This plan appearing to Ernest to combine the utmost liberality on the part of the vendor with special advantages to the purchaser, who could have abundant time to examine and deliberate about his investment, was promptly acceded to.

He departed at the close of the evening to the hotel, at which place he had decided to stay, notwithstanding the tempting offer of a club bedroom. Ernest Neuchamp was not minded to give up his habits of observation, and for the exercise of his pursuit he deemed the hostelry of the period more favourable than any modern club.

Human nature is so constituted that a project feasible, favourable, and merely needing the very smallest propulsion into action over night wears a changed aspect with the dawn. As Mr. Neuchamp regained his suspended senses in a hot and mosquito-raided upper chamber in the Royal, the idea of becoming at a plunge the proprietor of Gammon Downs showed less alluring than over the joyous claret-illumined board of yester eve. What if the name (given by the rude pioneers, it had been explained to him from some nonsensical circumstance) should be only too correct a designation for a delusive investment? What if Mr. Selmore were a little too obliging, confidential, and considerate for a true and generous vendor? What if his companions, who certainly appreciated the claret, were likely from friendship or interest to be leagued against the stranger? It behoved him to be careful. The slender resources of Neuchampstead had been strained to their utmost to supplement his younger brother’s portion. Were this lost he could never regain his position. And though with the recklessness of a sanguine temperament, he would, without much regret, have addressed himself to the task of carving out a fortune with his own right hand in this land of promise, still he fully recognised the vast difference between a capital even of moderate amount and none at all.

Throwing on a few clothes hastily, he strolled off towards the baths, and after a leisurely swim in the cool translucent wave, he found his appetite for breakfast improved and his mental vision obviously cleared. He arrived at divers and various wise resolutions; and one of them was to call upon Mr. Frankston, the merchant. Two heads are better than one, decided Mr. Neuchamp sapiently, and Granville said that this old gentleman’s head was an exceedingly good one, nearly, but not quite, as good as his heart.

Discovering with some difficulty the precise street, almost a lane, where he had suddenly descried the well-remembered name, he walked into this office about half-past ten o’clock, and inquired for the head of the house. The clerk civilly motioned him to a chair, telling him that Mr.
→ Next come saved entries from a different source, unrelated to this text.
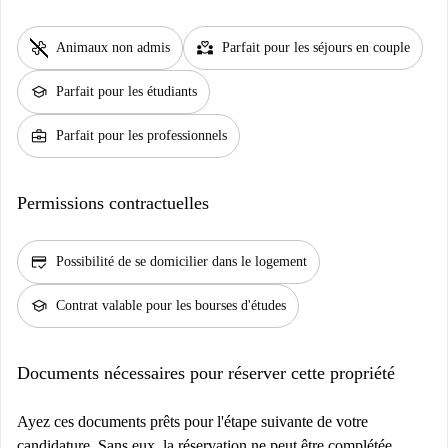
pet_supplies
partner_heart
Animaux non admis
Parfait pour les séjours en couple
school
Parfait pour les étudiants
business_center
Parfait pour les professionnels
Permissions contractuelles
credit_score
Possibilité de se domicilier dans le logement
school
Contrat valable pour les bourses d'études
Documents nécessaires pour réserver cette propriété
Ayez ces documents prêts pour l'étape suivante de votre
candidature. Sans eux, la réservation ne peut être complétée.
Frankston was engaged, but would not probably be long, as the gentleman with him was Captain Carryall, in an awful hurry to put to sea.

In rather less than five minutes the door opened suddenly, emitting a loud burst of laughter, and a tall sun-tanned man in a frock-coat, whose bold bright eyes were dancing again with fun and covert enjoyment of an apparently very keen jest.

As more than one anxious-looking person had passed into the outer office, Ernest walked in, and found himself in the presence of a stoutish old gentleman, with a high-coloured, clean-shaved countenance, who was chuckling with great relish, and subsiding from an exhausting fit of merriment. His white waistcoat predominated much over his clothing generally, giving that colour, with the aid of a spotless domain of shirt-collar and shirt-front, an unfair advantage over his sad-coloured suit of gray tweed.

‘Good-morning to you, sir,—won’t you take a chair,’ said the old gentleman with much civility. ‘Very rude to be laughing in the face of a visitor. But that Captain Carryall told me the best story I’ve heard for ages. Picked it up at the islands last cruise. Awful fellow! You’d excuse me, I’m sure, if you knew him. How can I be of use to you, my dear sir?’

This last query belonged evidently to another region than the one into which the sea-captain, with his cœur-de-lion face, had allured him. So Ernest produced his card, and a note ‘from their mutual friend, Mr. Granville, he believed.’ The old merchant glanced at the signature, and without another look hurled himself out of his armchair, and seizing Mr. Neuchamp’s hand, wrung it with affectionate earnestness.

‘My dear sir—my dear fellow,’ gasped he; ‘I’d have given a hundred pounds if our friend could have been here, and heard that yarn of Charley Carryall’s. Now, attend to me while I tell you what you’ve got to do. You’ll have enough to amuse yourself till five o’clock, and then you’re to come here with your trunk. The carriage will call punctually at that hour, and you’re to come out with me to my little place, on the South Head Road, and confer upon me the very great obligation of staying with me till you go up the country—if you do go. Now, isn’t that settled?’